ABOUT THIS TASK:
All lines from the one containing "left front paw: (153, 508)" down to the one containing "left elbow: (130, 181)", both ends included, are to be given again exactly; omit the rest of the listing below.

== SOURCE MATERIAL

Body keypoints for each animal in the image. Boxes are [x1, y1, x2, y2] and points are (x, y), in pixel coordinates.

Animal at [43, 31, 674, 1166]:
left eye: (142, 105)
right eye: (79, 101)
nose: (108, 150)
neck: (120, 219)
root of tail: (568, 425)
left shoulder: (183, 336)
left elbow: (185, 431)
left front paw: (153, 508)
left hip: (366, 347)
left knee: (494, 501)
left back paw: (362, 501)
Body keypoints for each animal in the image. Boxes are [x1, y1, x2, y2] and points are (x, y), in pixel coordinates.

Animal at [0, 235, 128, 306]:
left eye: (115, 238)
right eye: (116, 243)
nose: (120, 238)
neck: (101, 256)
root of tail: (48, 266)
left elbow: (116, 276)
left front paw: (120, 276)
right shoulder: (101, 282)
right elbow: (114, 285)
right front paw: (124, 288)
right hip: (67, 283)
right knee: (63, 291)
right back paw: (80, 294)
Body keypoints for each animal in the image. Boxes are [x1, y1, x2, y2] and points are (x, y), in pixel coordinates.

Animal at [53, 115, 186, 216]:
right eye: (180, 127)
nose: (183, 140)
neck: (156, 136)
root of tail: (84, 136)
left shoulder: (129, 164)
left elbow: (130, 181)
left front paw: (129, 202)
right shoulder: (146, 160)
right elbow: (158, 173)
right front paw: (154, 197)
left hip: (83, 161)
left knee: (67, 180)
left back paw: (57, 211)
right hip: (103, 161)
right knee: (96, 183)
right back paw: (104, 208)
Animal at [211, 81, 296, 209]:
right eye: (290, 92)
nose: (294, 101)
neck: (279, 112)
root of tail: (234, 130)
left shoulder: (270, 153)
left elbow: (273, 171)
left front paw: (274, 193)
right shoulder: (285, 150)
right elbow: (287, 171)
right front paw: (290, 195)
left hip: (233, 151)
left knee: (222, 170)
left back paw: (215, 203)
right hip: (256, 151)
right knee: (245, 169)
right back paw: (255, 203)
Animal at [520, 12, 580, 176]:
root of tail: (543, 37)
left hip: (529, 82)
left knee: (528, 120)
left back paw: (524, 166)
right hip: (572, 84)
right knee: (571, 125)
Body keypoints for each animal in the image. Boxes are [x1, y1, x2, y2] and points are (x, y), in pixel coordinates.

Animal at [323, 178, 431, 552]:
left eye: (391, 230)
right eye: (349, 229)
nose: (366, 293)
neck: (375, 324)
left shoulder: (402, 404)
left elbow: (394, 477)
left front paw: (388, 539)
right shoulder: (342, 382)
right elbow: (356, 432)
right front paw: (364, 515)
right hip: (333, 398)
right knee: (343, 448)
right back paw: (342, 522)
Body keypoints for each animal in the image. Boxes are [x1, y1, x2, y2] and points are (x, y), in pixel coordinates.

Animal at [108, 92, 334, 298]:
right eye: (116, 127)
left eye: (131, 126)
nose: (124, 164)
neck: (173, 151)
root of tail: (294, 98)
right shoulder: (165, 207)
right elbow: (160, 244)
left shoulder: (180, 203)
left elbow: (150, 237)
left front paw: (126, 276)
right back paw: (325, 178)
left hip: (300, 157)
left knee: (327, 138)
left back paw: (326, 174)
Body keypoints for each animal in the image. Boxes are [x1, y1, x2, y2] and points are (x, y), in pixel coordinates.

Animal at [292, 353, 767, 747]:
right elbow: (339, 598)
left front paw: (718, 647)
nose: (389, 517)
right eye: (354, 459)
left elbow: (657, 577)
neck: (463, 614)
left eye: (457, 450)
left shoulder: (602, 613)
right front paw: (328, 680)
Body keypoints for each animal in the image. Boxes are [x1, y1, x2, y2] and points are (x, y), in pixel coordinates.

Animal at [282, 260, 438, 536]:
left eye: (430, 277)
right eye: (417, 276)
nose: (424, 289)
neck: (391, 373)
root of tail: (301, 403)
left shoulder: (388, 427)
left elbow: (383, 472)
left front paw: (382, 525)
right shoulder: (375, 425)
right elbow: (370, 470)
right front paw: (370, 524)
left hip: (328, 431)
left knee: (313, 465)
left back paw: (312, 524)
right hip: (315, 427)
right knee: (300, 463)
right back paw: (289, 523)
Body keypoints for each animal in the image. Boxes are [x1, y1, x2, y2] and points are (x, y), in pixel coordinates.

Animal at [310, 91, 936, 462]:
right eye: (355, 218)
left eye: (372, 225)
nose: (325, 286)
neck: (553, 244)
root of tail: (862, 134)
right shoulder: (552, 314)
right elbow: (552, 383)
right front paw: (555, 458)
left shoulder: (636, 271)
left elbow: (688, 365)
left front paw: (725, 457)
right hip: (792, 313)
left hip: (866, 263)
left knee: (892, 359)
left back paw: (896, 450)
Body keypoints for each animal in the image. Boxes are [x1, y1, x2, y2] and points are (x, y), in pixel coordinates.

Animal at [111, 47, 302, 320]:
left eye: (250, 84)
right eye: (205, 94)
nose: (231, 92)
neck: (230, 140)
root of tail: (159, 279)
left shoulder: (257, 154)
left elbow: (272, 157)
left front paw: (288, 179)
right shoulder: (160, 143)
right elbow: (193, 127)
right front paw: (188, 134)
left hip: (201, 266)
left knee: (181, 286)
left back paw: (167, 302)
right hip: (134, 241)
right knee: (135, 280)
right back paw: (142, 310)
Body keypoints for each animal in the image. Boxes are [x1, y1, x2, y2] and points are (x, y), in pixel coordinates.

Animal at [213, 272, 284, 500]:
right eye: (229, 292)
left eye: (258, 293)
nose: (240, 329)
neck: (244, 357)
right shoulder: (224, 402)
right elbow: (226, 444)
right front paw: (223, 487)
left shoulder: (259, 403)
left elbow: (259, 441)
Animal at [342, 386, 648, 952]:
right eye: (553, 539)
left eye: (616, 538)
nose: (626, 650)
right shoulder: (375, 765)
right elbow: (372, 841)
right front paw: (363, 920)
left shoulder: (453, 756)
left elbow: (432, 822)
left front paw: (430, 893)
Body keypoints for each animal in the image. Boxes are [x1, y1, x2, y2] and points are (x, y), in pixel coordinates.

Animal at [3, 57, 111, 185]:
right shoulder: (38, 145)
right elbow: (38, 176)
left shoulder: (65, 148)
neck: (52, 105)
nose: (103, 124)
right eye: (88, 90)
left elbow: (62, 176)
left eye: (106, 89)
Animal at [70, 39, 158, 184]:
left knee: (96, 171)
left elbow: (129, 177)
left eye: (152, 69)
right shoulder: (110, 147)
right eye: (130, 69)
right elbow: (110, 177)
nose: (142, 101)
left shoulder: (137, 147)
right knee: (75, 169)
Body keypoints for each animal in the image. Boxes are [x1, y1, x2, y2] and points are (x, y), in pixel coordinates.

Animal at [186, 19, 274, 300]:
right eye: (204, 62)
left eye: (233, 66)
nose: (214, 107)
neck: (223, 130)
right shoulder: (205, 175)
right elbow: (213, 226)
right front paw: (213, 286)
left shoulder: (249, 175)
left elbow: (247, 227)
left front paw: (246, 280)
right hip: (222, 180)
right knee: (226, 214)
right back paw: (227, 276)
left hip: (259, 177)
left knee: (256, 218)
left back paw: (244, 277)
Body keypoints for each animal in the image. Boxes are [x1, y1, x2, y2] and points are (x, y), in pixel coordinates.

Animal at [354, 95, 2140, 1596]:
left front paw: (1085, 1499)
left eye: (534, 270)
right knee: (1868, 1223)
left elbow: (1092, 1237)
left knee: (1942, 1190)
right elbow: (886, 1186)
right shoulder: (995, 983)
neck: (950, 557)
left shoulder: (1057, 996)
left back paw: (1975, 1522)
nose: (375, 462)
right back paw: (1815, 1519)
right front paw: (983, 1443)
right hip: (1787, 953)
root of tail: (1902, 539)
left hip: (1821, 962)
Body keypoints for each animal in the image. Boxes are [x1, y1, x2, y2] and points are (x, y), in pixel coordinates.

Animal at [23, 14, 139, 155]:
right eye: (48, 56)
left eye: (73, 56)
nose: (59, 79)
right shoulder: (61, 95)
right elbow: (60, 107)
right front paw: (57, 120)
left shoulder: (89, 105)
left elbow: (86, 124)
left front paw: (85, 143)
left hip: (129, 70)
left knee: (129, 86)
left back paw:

====

ANSWER SPACE:
left front paw: (153, 508)
left hip: (366, 347)
left knee: (494, 501)
left back paw: (362, 501)
Body keypoints for each animal in the image. Boxes are [x1, y1, x2, y2] and points are (x, y), in pixel coordinates.

Animal at [0, 235, 128, 306]:
left eye: (115, 238)
right eye: (116, 243)
nose: (120, 238)
neck: (101, 256)
root of tail: (48, 266)
left elbow: (116, 276)
left front paw: (120, 276)
right shoulder: (101, 282)
right elbow: (114, 285)
right front paw: (124, 288)
right hip: (67, 283)
right knee: (63, 291)
right back paw: (80, 294)
Body keypoints for each animal in the image. Boxes are [x1, y1, x2, y2] and points are (x, y), in pixel coordinates.

Animal at [53, 115, 186, 216]:
right eye: (180, 127)
nose: (183, 140)
neck: (156, 136)
root of tail: (84, 136)
left shoulder: (129, 164)
left elbow: (130, 181)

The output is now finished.